To date in the partners' subsequent safety analysis, three cases were confirmed, two of which were fatal, but the partners' review uncovered no more. More than 8,000 people have taken the drug.

That positive safety evaluation, in which Cambridge, Mass.-based Biogen Idec and Dublin, Ireland-based Elan consulted with PML and multiple sclerosis experts, has prompted support for Tysabri and its resubmission. But Wang told BioWorld Today that it's still a struggle to discern the "appropriate steps that can be taken to be able to monitor for the risk of this happening." Should the FDA sign off on the resubmission, the risk-benefit equation will fall on the shoulders of patients and prescribers, O'Looney noted. The companies requested a priority review that would result in FDA action in about six months, rather than in 10 months for a standard review.

"We're pleased that no more PML cases were diagnosed," O'Looney told BioWorld Today, "and we're pleased that it's now at the point that the companies are submitting it to the FDA for a hopefully expedited review."

The alpha-4 antagonist first received FDA approval late last year following an accelerated review. The clearance was based on single-year results from AFFIRM and the SENTINEL study; in the former, Tysabri reduced relapse rates by 66 percent compared to placebo, and top-line results from the latter showed a 54 percent reduction in relapse rate for Tysabri combined with Avonex vs. Avonex alone. (See BioWorld Today, Nov. 29, 2005.)

"The efficacy data was exceptionally strong for this drug," Wang said, "so I have a tendency to believe that in the end that it has a chance to come back, but there are going to be some very strict criteria under which it's going to be used."

She noted that it won't be suitable for immunocompromised patients, and likely won't be indicated for combination use with Avonex, as that pairing resulted in two of the PML cases. Wang also pointed to uncertainty about Tysabri's duration of use, as well as a cloudy future for its use in Crohn's disease and rheumatoid arthritis, two other settings in which it was studied.

She added that the drug is not likely to ever hit blockbuster status, as was once touted. Her New York firm, which makes a market in Biogen Idec's securities, has no sales projections for Tysabri in its current forecast model.
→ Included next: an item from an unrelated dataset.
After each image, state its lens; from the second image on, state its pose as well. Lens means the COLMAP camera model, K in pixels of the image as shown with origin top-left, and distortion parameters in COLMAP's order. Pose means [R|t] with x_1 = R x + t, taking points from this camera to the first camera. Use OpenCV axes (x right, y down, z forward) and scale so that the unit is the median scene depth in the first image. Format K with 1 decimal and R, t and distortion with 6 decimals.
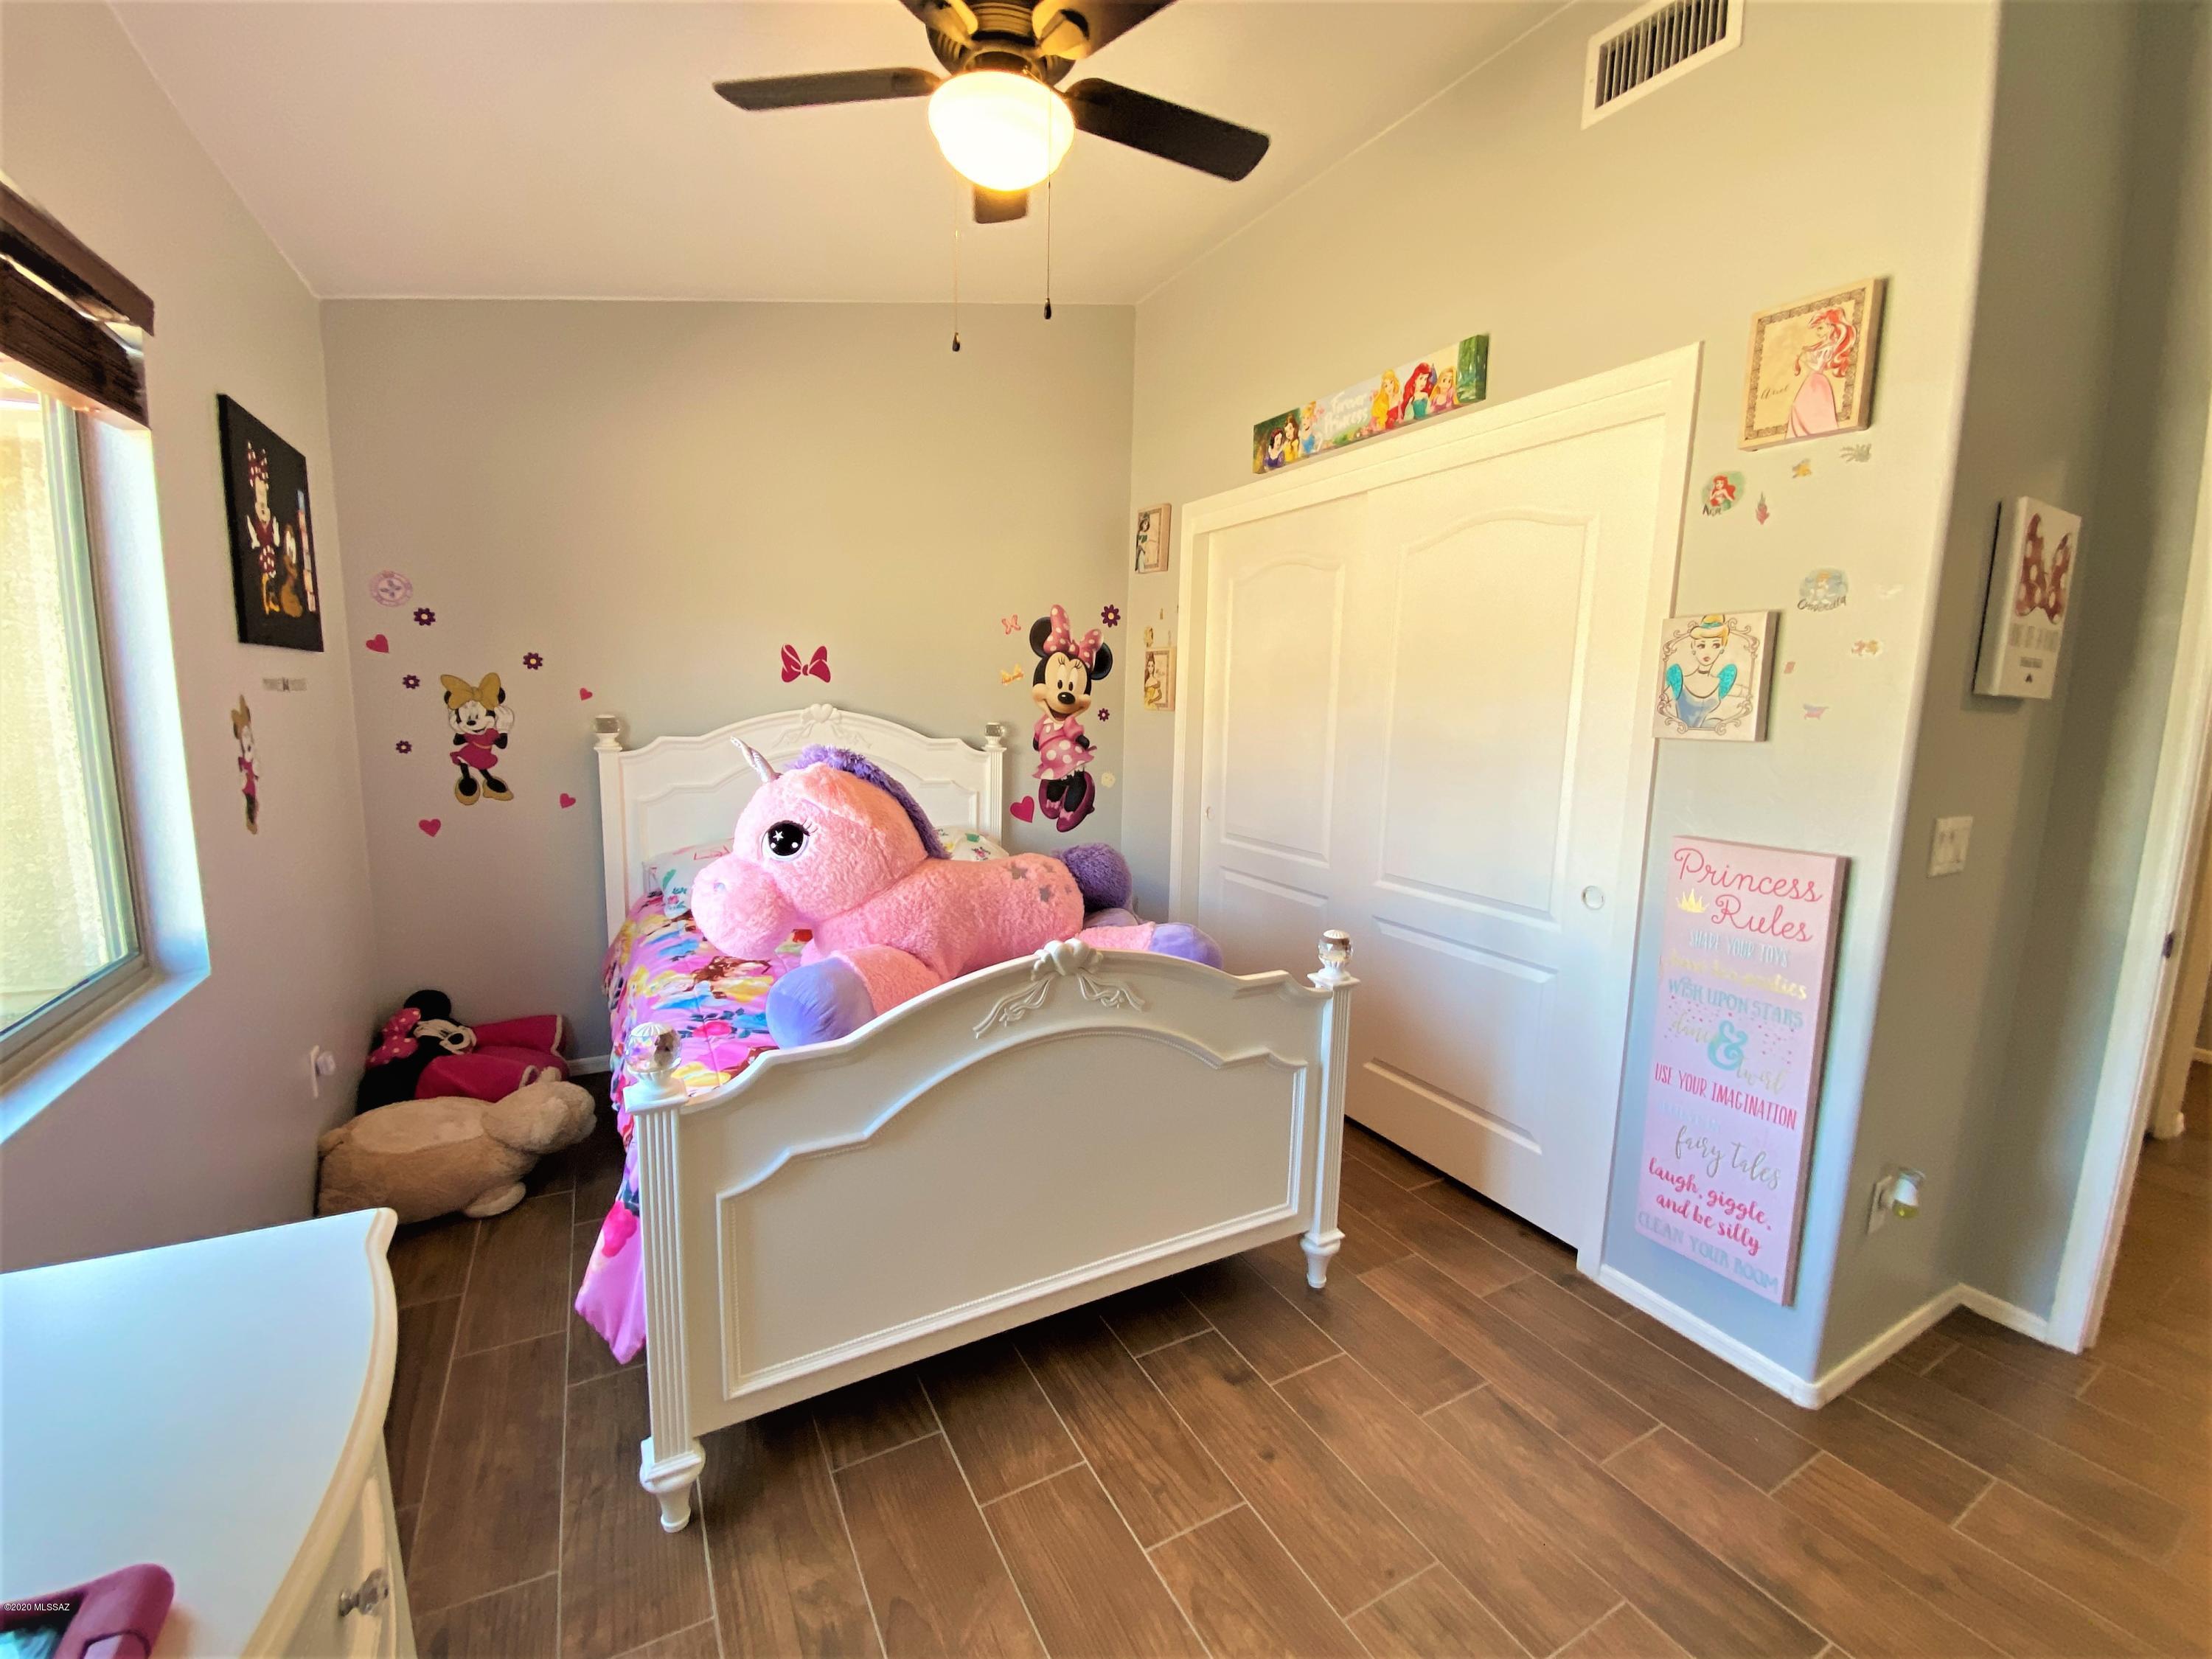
lens RADIAL K [[907.9, 0, 1085.3], [0, 907.9, 829.1], [0, 0, 1]] dist [0.022254, -0.025182]
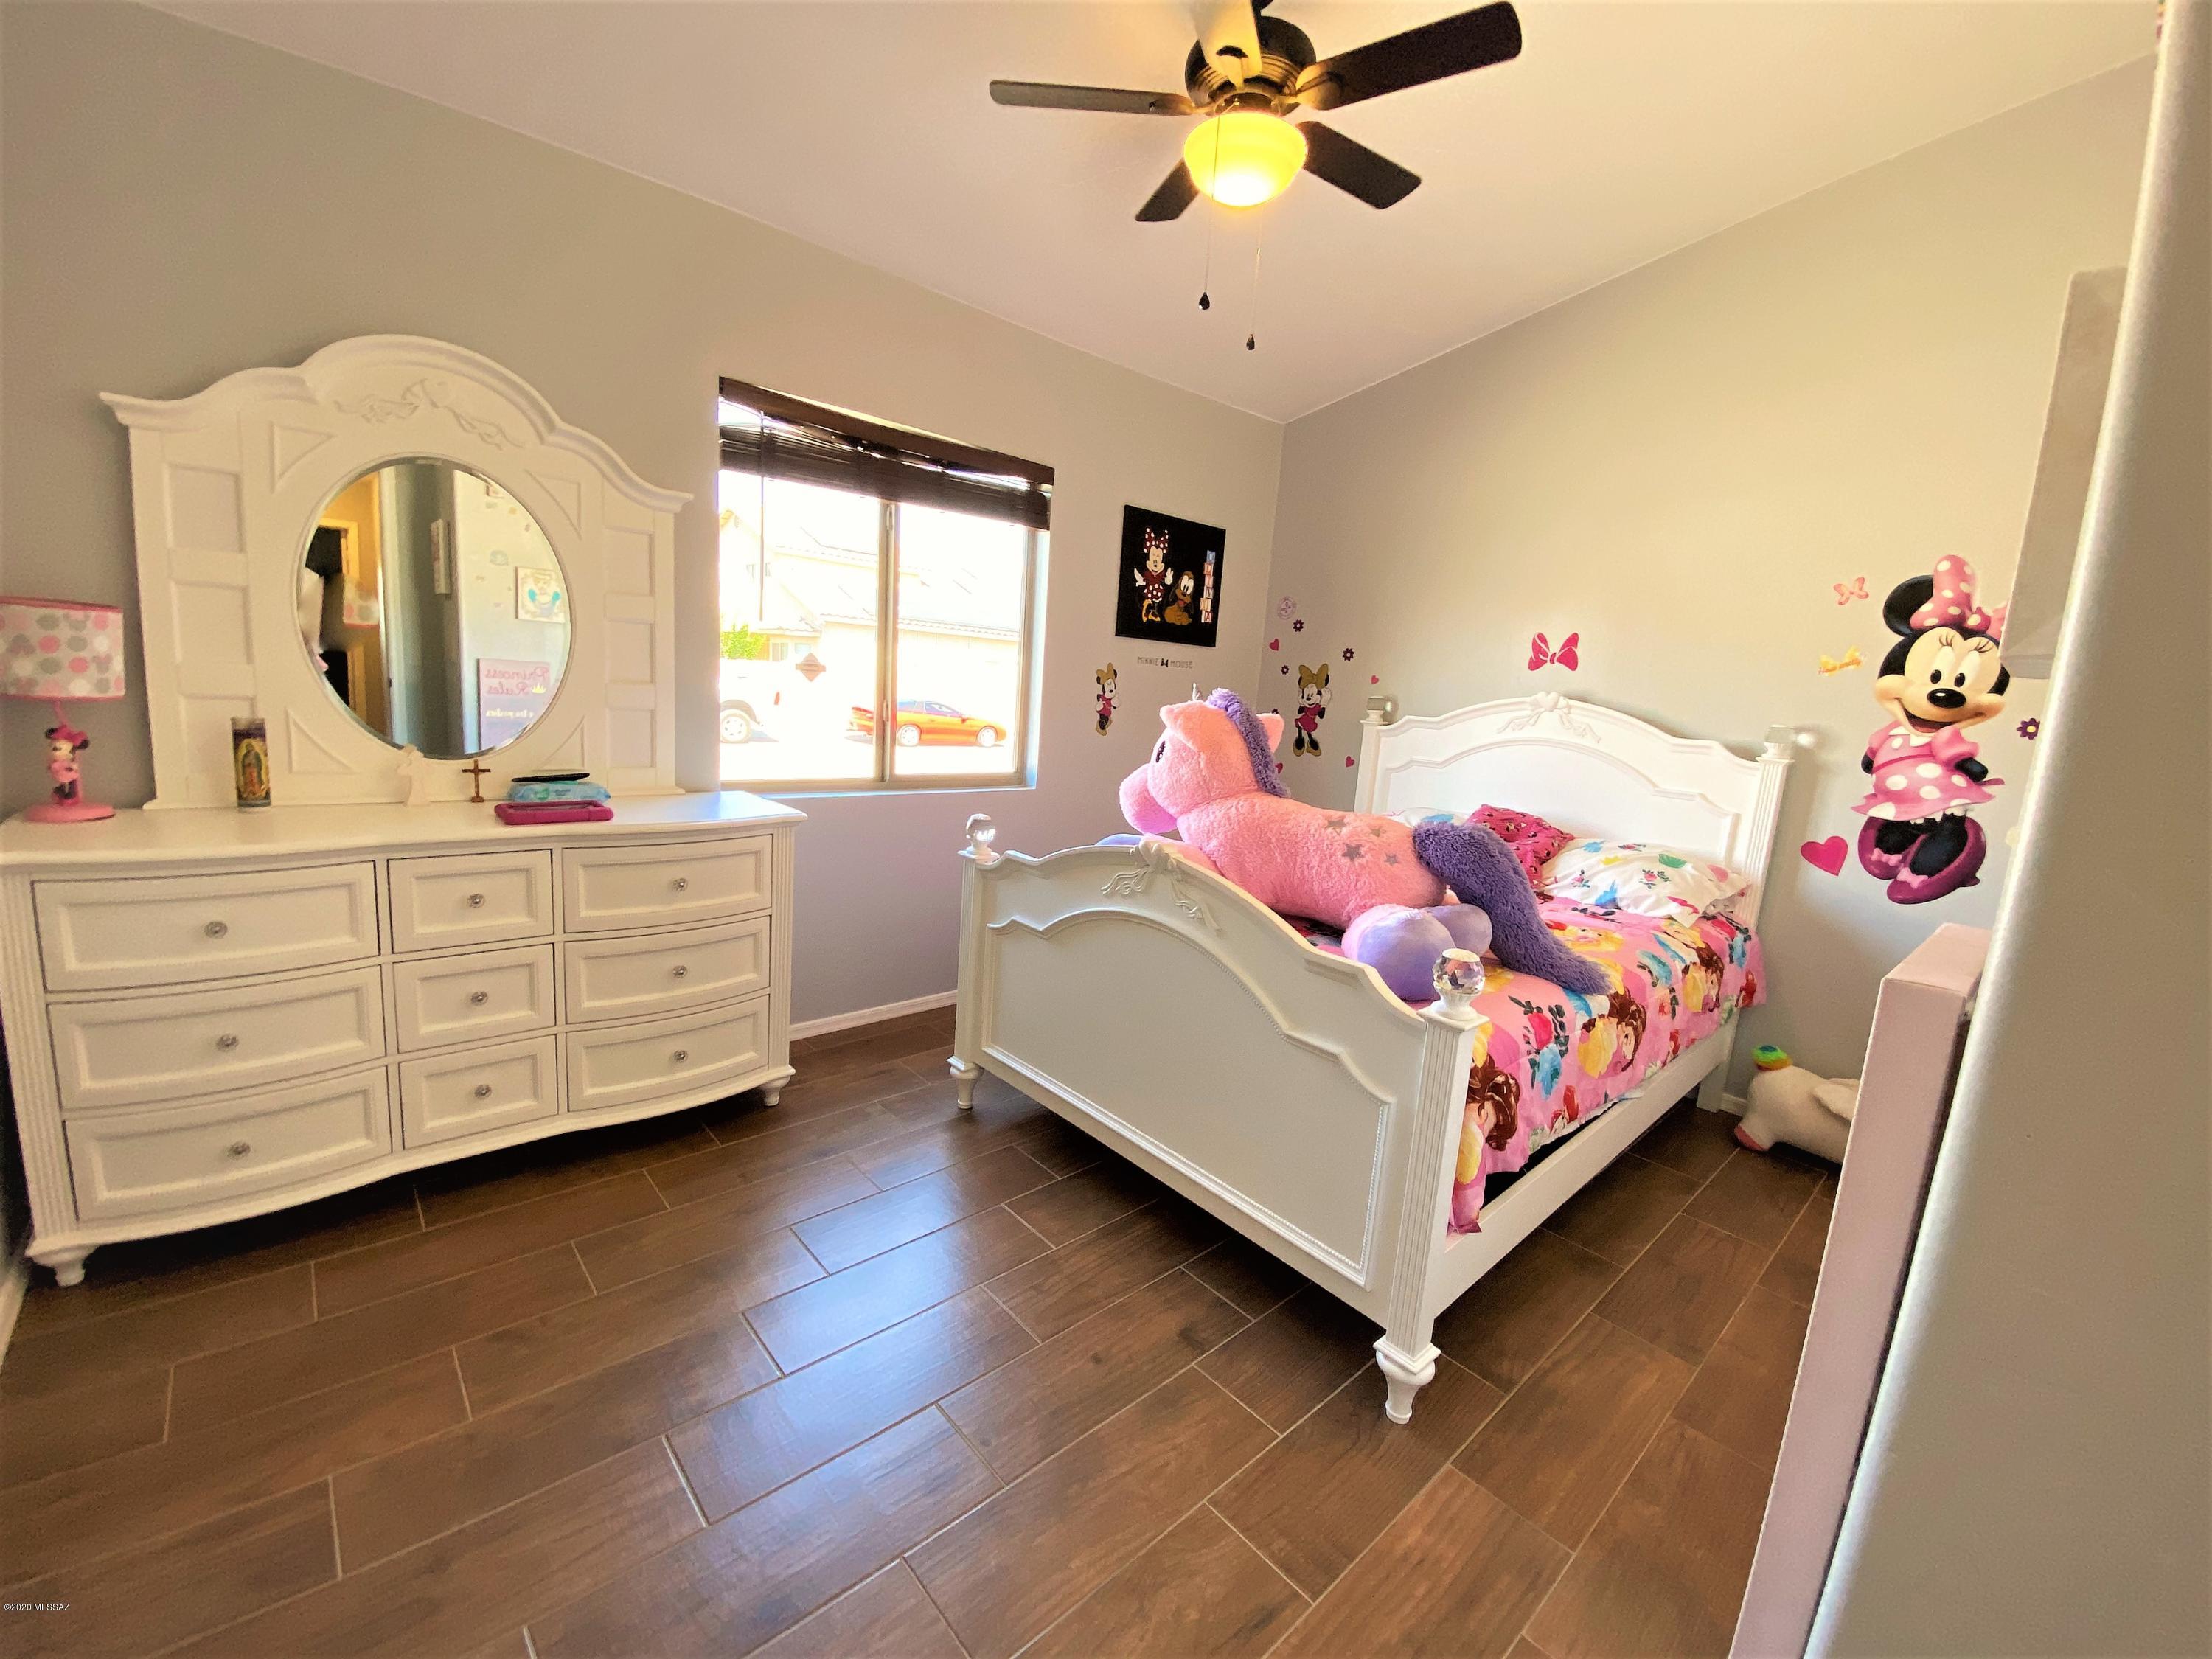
lens RADIAL K [[907.9, 0, 1085.3], [0, 907.9, 829.1], [0, 0, 1]] dist [0.022254, -0.025182]
pose [[0.200847, 0.146542, -0.968600, 0.534695], [-0.202957, 0.973520, 0.105202, 0.001794], [0.958368, 0.175455, 0.225270, 0.315669]]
O'Looney, who conceded that though Tysabri does not cure multiple sclerosis, called it "an additional option for a physician and patient to talk about in trying to control the progressive aspects" of the disease. She added that should it again receive FDA approval, use of the drug would be determined on a "case-by-case basis" depending on a patient's varying needs.
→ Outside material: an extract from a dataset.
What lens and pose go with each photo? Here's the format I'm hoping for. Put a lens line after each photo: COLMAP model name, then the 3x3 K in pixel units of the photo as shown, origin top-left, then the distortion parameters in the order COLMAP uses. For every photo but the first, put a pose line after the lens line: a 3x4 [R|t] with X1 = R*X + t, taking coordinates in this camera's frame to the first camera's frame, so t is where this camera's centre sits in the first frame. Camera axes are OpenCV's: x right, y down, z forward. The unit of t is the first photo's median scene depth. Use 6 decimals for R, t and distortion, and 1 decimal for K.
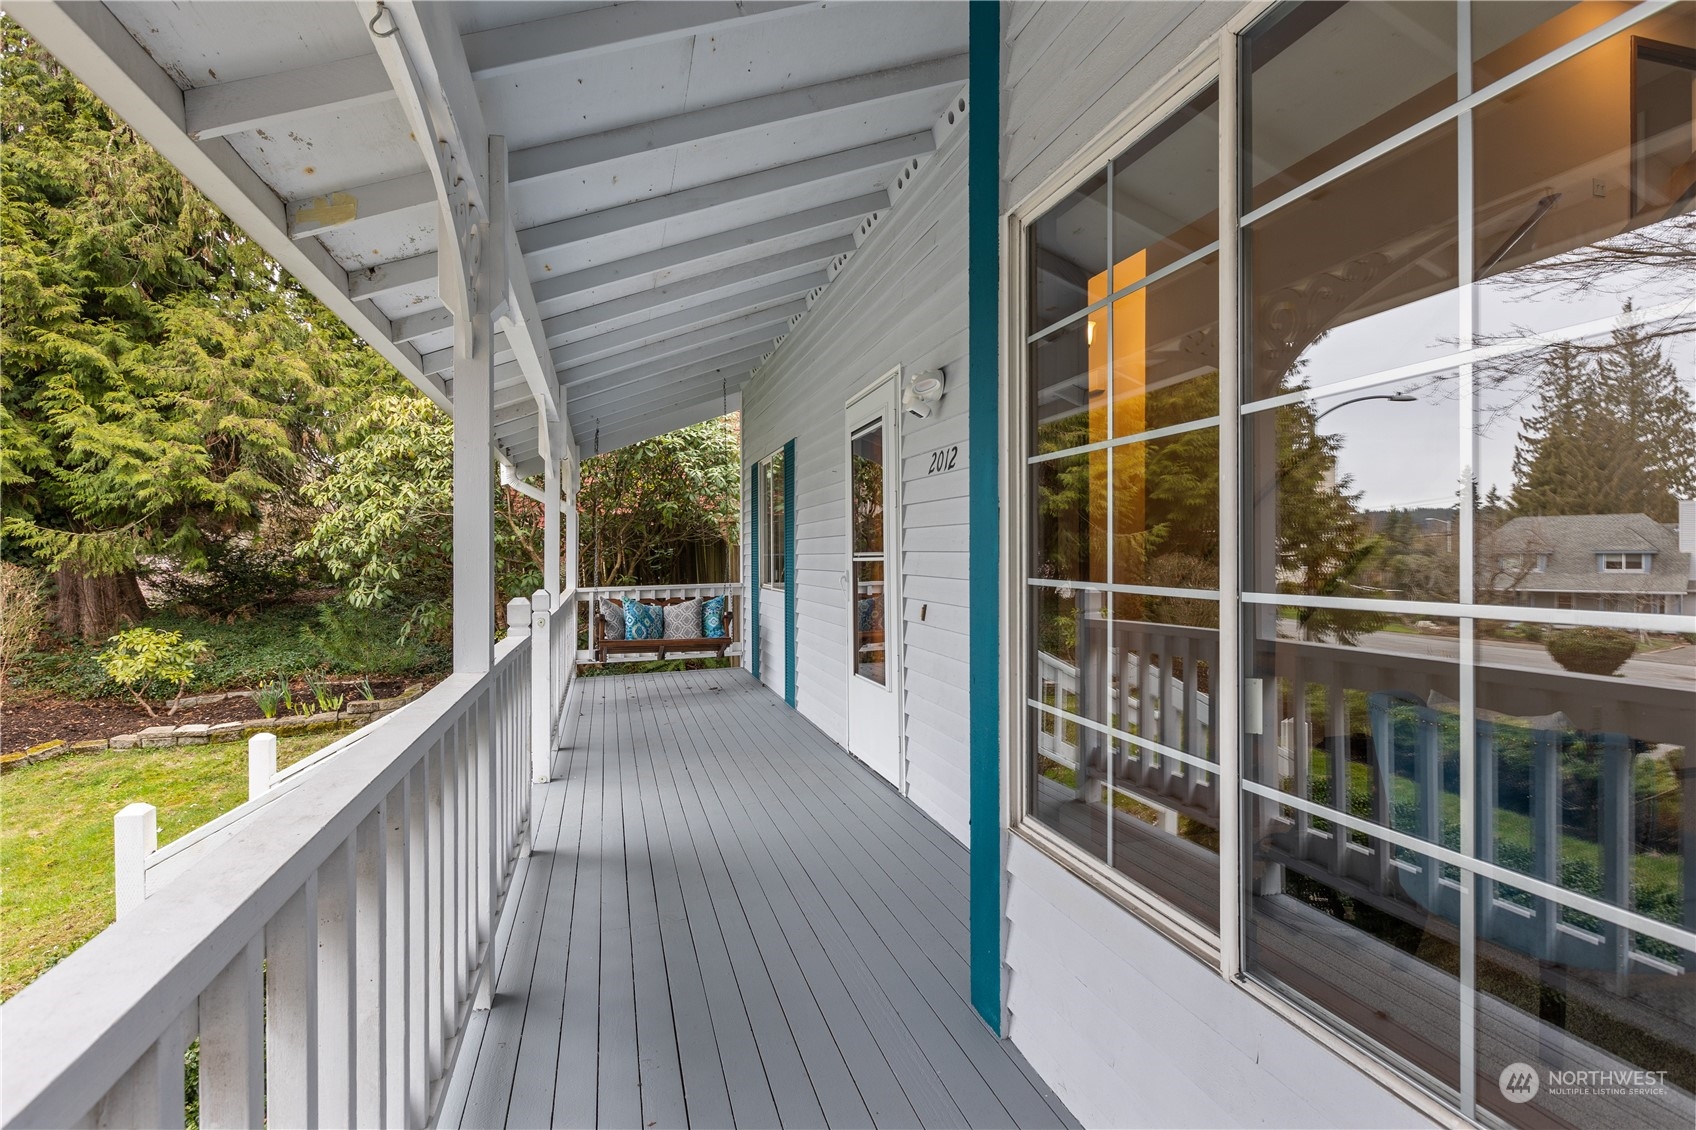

Biogen Idec and Elan will submit a similar data package update to European regulatory authorities as part of an ongoing review process that began last summer.
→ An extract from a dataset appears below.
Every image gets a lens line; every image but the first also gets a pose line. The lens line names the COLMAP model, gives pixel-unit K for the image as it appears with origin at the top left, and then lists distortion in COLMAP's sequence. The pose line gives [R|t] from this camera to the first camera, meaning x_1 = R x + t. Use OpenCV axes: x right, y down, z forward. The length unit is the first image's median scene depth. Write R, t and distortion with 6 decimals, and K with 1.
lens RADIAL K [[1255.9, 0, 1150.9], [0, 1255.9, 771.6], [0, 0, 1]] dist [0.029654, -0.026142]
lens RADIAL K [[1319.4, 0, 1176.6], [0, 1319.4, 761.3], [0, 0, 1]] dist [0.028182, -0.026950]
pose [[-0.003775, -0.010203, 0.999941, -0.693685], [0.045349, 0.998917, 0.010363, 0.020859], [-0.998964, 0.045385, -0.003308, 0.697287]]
The Tysabri fallout has had a visible effect at Biogen Idec, which recently posted net income of only $34.5 million for the quarter ended June 30. Tightening its belt, the company reported plans to cut 650 of its 4,000 jobs worldwide by the end of the year. Earlier this summer, it divested for $408 million, a biologics manufacturing facility originally designated for making Tysabri. It also has plans to sell a clinical manufacturing facility. (See BioWorld Today, June 20, 2005, and Sept. 12, 2005.)

For Elan, the drug's suspension represented a setback to a company that had rebuilt its image largely on Tysabri's potential following a financial scandal and the resulting breakup of many of its drug development partnerships.

On Tuesday, shares in Biogen Idec (NASDAQ:BIIB) dropped 41 cents to $38.05, while Elan's stock (NYSE:ELN) rose 2 cents to close at $8.02.